World renowned start-up incubator, Y Combinator, hosted a special Match Event to kickoff our Think Big Futures Initiative — designed to support college and career readiness with innovative approaches to mentorship practices. The match event, “Afternoon with Founders,” was sponsored by Silicon Valley Bank to provide staff, Bigs, and Littles an opportunity to hear from Y-C alumni about their experiences.
The group convened to tell personal stories and share insights (the founders are in “stealth” mode, not ready to launch to the public, so we won’t share their names, but we can share their valuable experiences). As founders, staff and interns from Harvard, Princeton and Boston College gave introductions, one of our middle school Littles, Shane, followed, starting to describe himself, saying “there’s nothing interesting about me.” His Big, Tim, kindly interjected, telling the group that his Little is an incredibly accomplished student. Shane straightened up in his chair. The power of having someone who believes in a young person’s potential was immediately evident.
Surrounding yourself with people who believe in you and how that intersects with believing in yourself was a constant part of conversation. Speaking about their own startups, founders were asked “ What would you do differently?” One female founder noted, “There are many young, smart men who are very confident and have the room to fail. So confidence is an important point.” Initially she felt as thought she didn’t belong in the tech industry (echoed by other women and people of color), but she knew that her idea was worthy of attention and that there were others who believed in her.
Another female founder advised, before starting a business, “Talk to people and your customer before buying a domain name or building out the technology.” Her business partner shared his frustration of creating a startup in college but not being able to find a co-founder. Now his technical skills are well matched with his partner’s marketing and human resource know-how. “Being in a space where there are other innovators makes all the difference,” he insisted.
Agreeing with this premise of needing to be part of a supportive community, a founder added “Iʼd change one thing: to have the right people to work with.” Y Combinator staff further encouraged young people to “Learn to work with other people on projects youʼre interested in. If youʼre looking for things to work on or hack on just look around and see what needs to be fixed.”

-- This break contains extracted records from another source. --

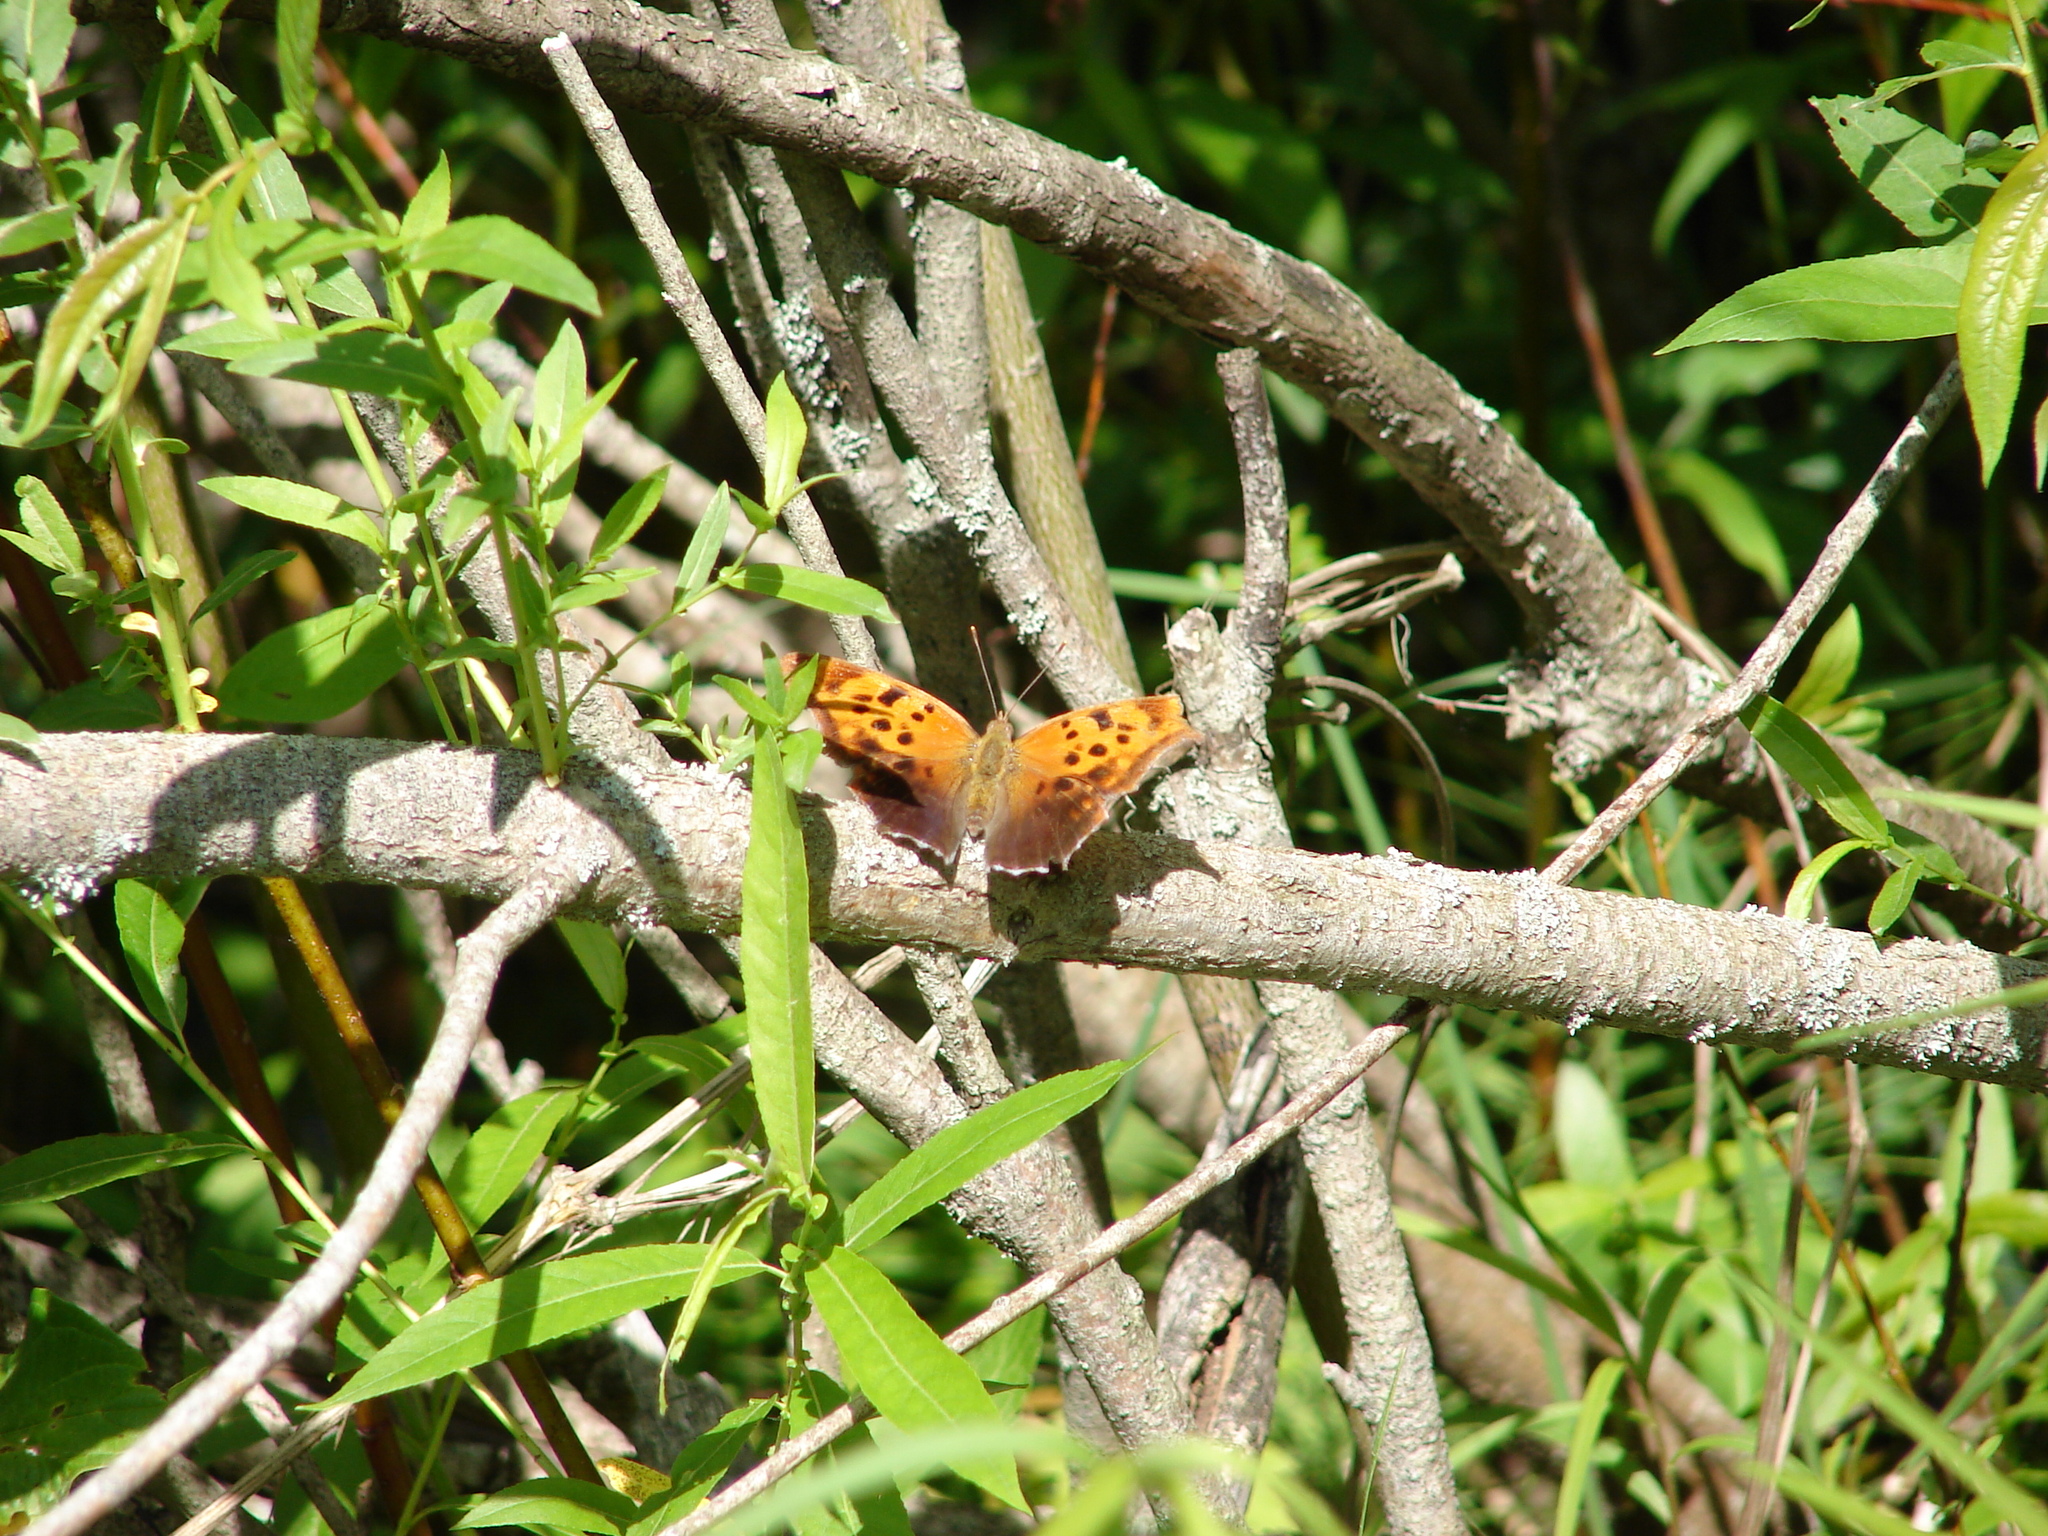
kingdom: Animalia
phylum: Arthropoda
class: Insecta
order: Lepidoptera
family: Nymphalidae
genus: Polygonia
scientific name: Polygonia interrogationis
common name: Question mark
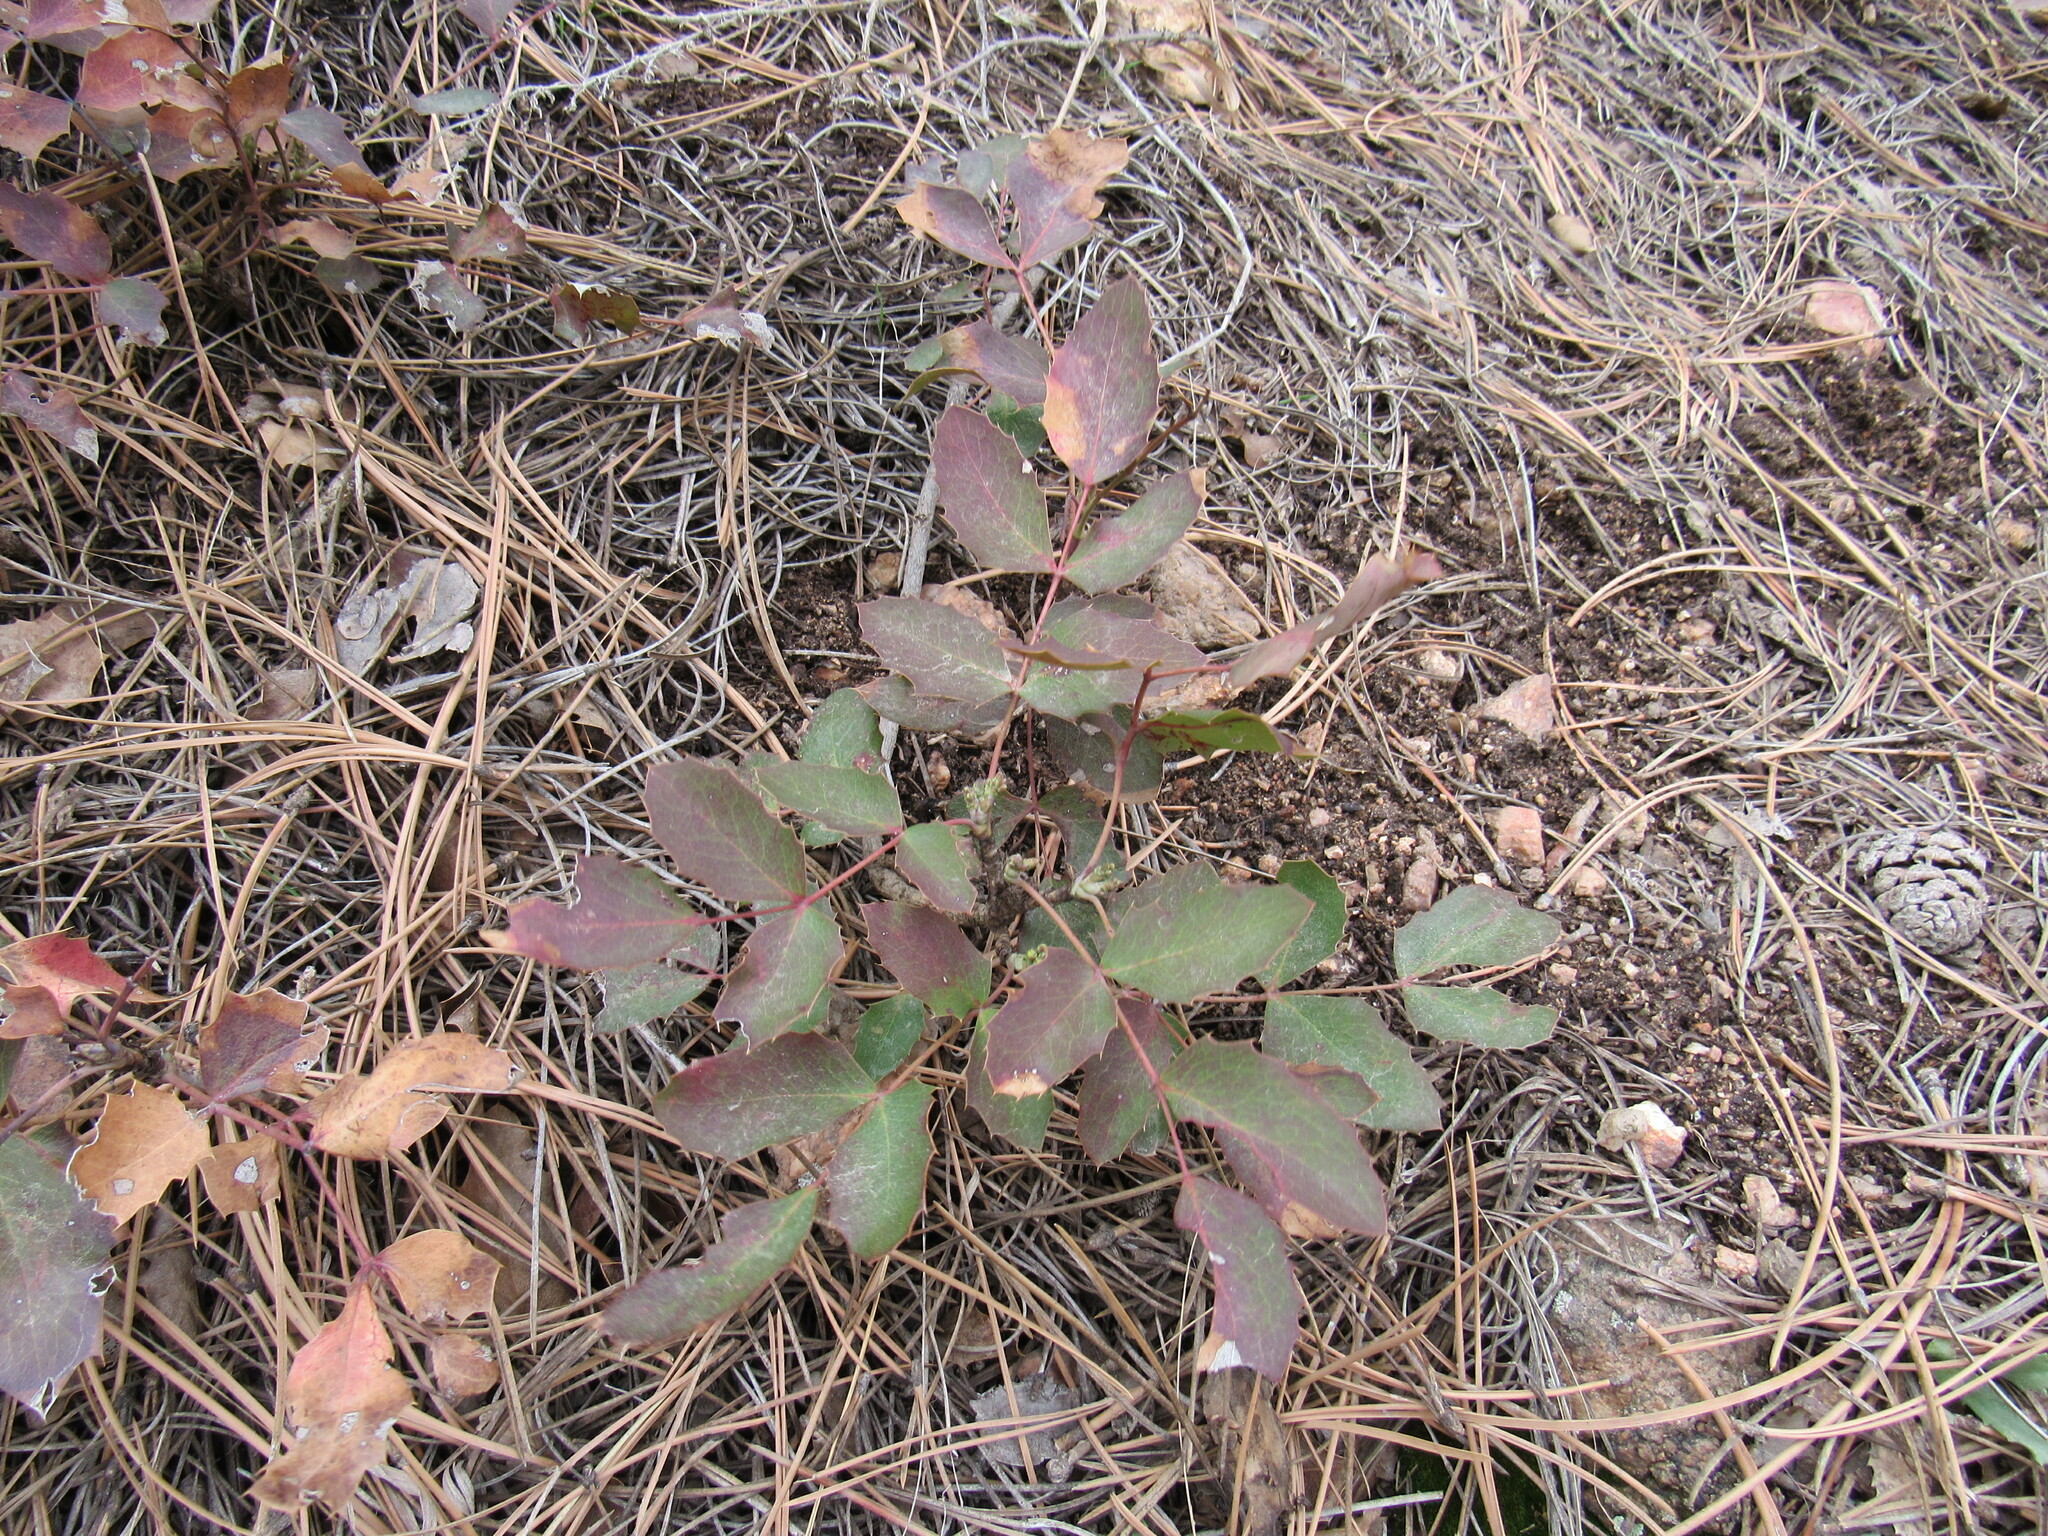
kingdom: Plantae
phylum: Tracheophyta
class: Magnoliopsida
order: Ranunculales
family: Berberidaceae
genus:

The issue of representation was front and center, with a Y Combinator staffer admitting “I didnʼt have anyone that looked like me” so she had to find her own path and resources. One of our Bigs, Michelle, explicitly asked the group to share resources for her Little. Recommendations for kids interested in tech included:
- Juni Learning
- Girls Who Code
- Black Girls Who Code
- Kapor Center Projects
- Code Combat
- Hack the Hood
The founders wanted to know how they and the local tech industry might get involved with Big Brothers Big Sisters. Anthony Spivey, Program Director, described the time and commitment needed, along with available support and lifelong, positive outcomes. Priya Rajan, Director of Early Stage Practice at Silicon Valley Bank, and Big Brothers Bigs Sisters Board Member, added “we really need more Big Brothers” looking straight at the men in the room. Dawn, our CEO, confirmed “especially in the South Bay. If you know men, men of color… many boys are on our waiting list.”